Go through the material below, find each line with the word "Federal", and copy those lines.

==========

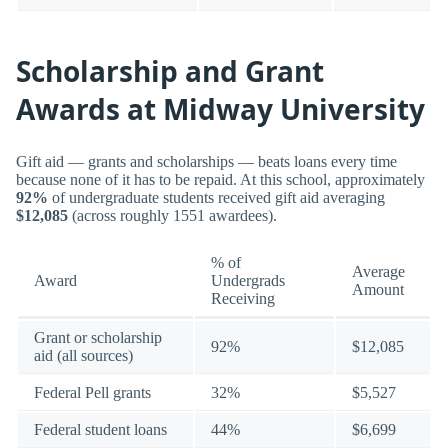
Scholarship and Grant
Awards at Midway University
Gift aid — grants and scholarships — beats loans every time
because none of it has to be repaid. At this school, approximately
92%
of undergraduate students received gift aid averaging
$12,085
(across roughly 1551 awardees).
% of
Average
Award
Undergrads
Amount
Receiving
Grant or scholarship
92%
$12,085
aid (all sources)
Federal Pell grants
32%
$5,527
Federal student loans
44%
$6,699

==========

**Written reply**
Federal Pell grants
Federal student loans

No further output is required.